その上で、胡継平氏は日本に対し、恐れず中国との関係改善に舵を戻すよう提言しているのですね。
全く、厚顔無恥というかなんというか、欧米ブランドに対するの不買運動をみれば、「中国は寛容な国で報復をするような国ではない」というのが嘘であることが一秒で分かります。
ウイグル人への人権弾圧で批判された中国政府は「全てが嘘だ」と反発していますけれども、その言葉をそっくりそのままお返ししたいくらいです。
5.対日態度で迷う中国
ただ、面白いのは、この件の記事は環球時報の中国語版に掲載されているだけで、環球時報の英語版である「Global Times」にはないことです。これはつまり、記事の内容を欧米には知られたくないということです。
まぁ、自分でも「中国は報復をするような国ではない」というのが、嘘っぱちあると分かっているのでしょう。

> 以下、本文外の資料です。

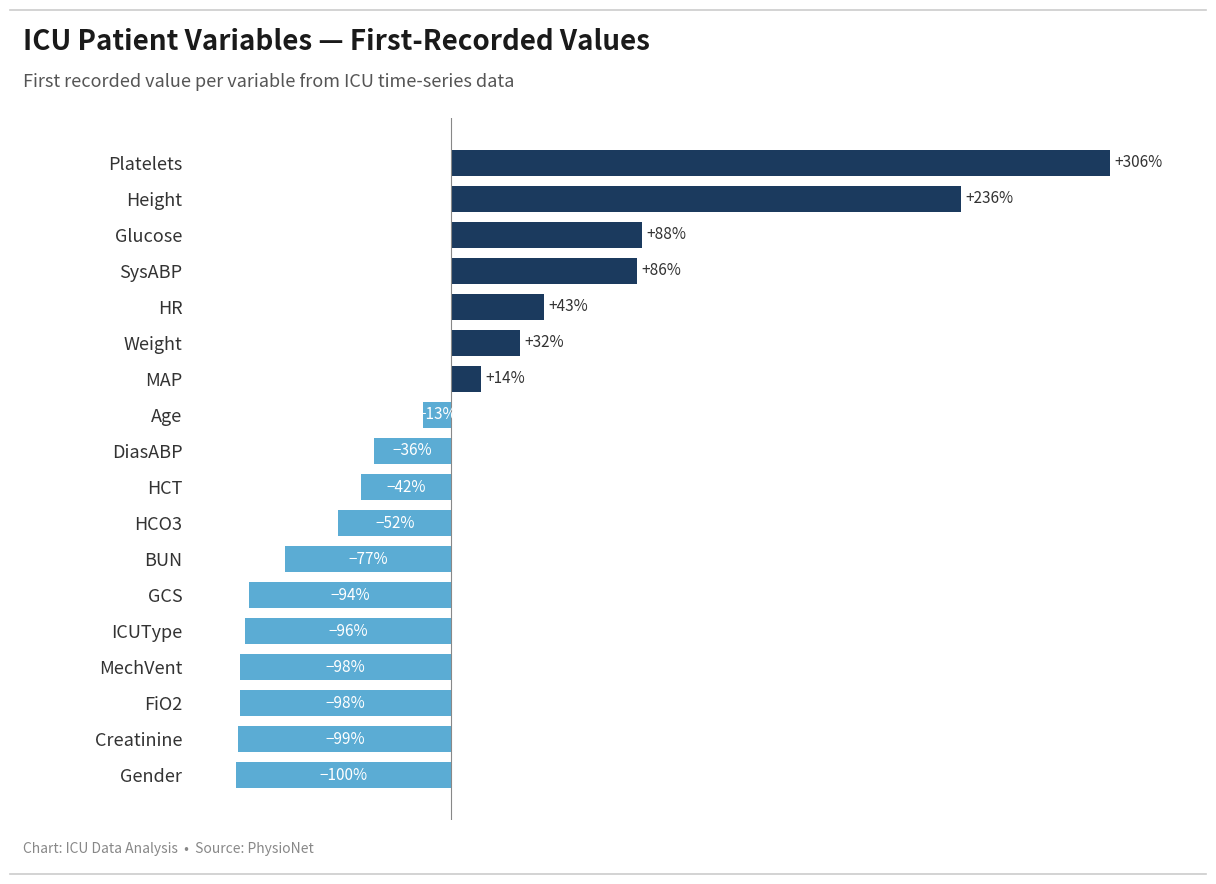

Between HCT and Height, which is larger?

Height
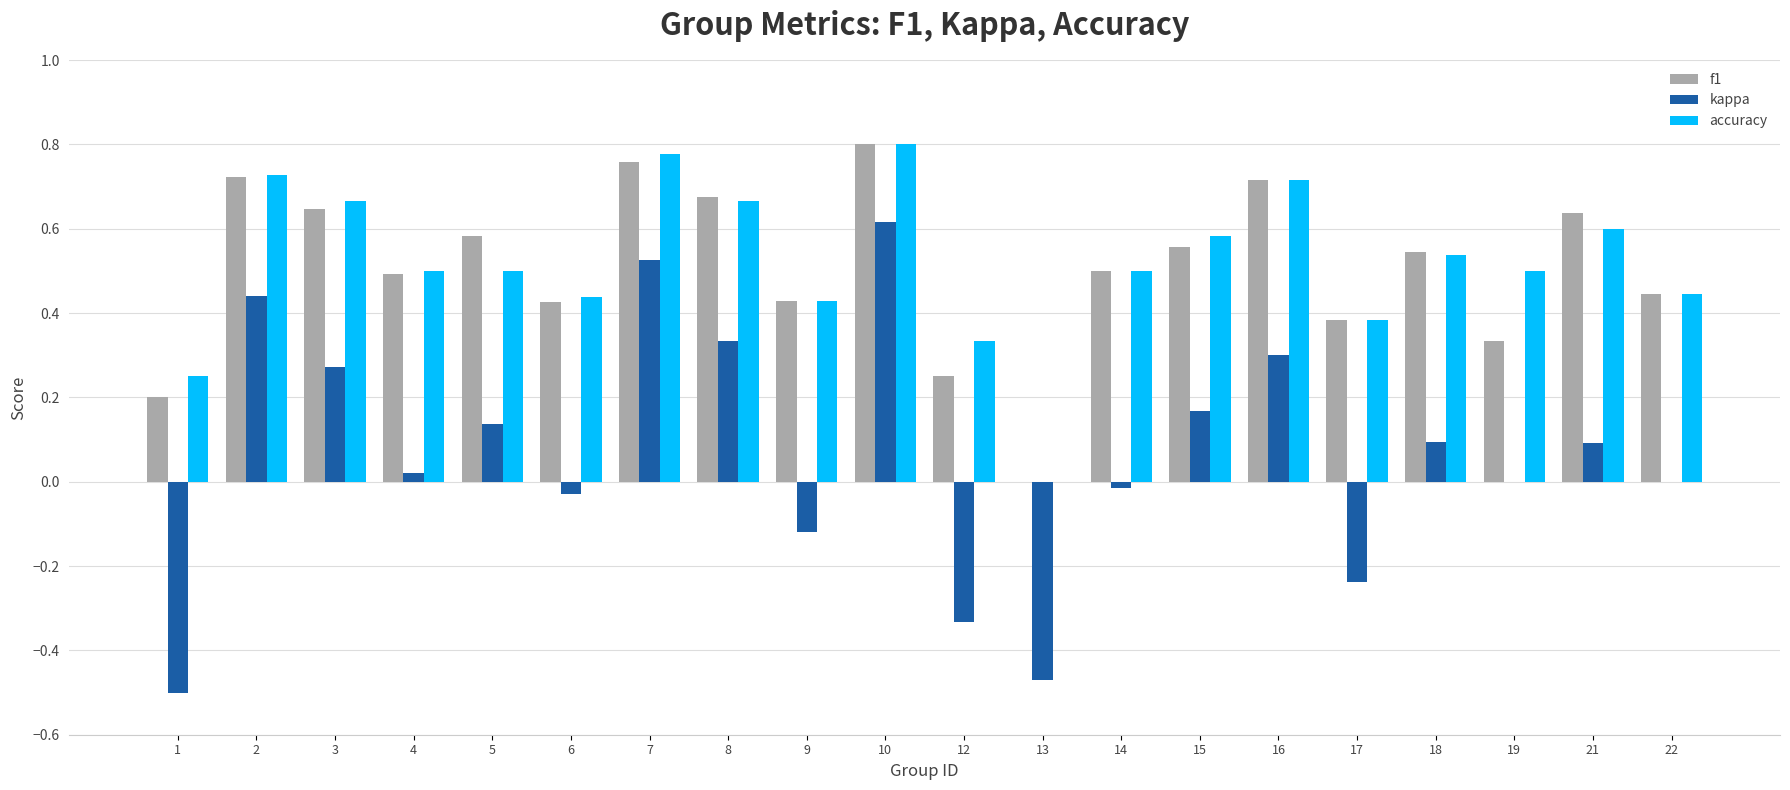

At which category is the sum across all series the highest?

10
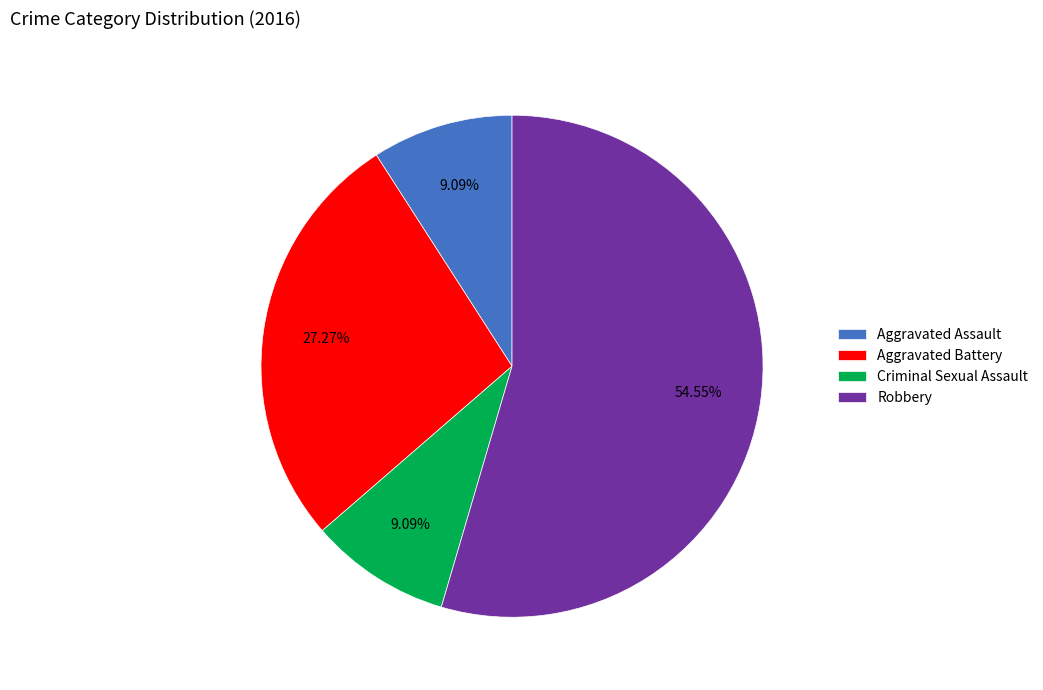

Approximately how many times larger is the value at Robbery compared to Criminal Sexual Assault?

6.0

中国は国際関係で困ると日本にすり寄る傾向があることは、割と知られていますけれども、あるいは、人権問題で批判するなと欧米に狂犬のごとく噛みついている裏で日本に助けてくれとばかりすり寄っている姿を欧米に晒したくないのかもしれません。
けれども、その頼みの綱の日本が対中制裁に加わるかもしれないとなると心中穏やかではないでしょう。
だから、尚のこと、「アメリカにつられて制裁するな」と牽制する。その一方でもしも日本が対中制裁したら報復しないわけにもいかない。ジレンマです。
件の記事では「日本の対中態度には迷いが見られる」と言っていますけれども、意外と中国政府の方とて対日態度をどうするべきか迷っているのかもしれませんね。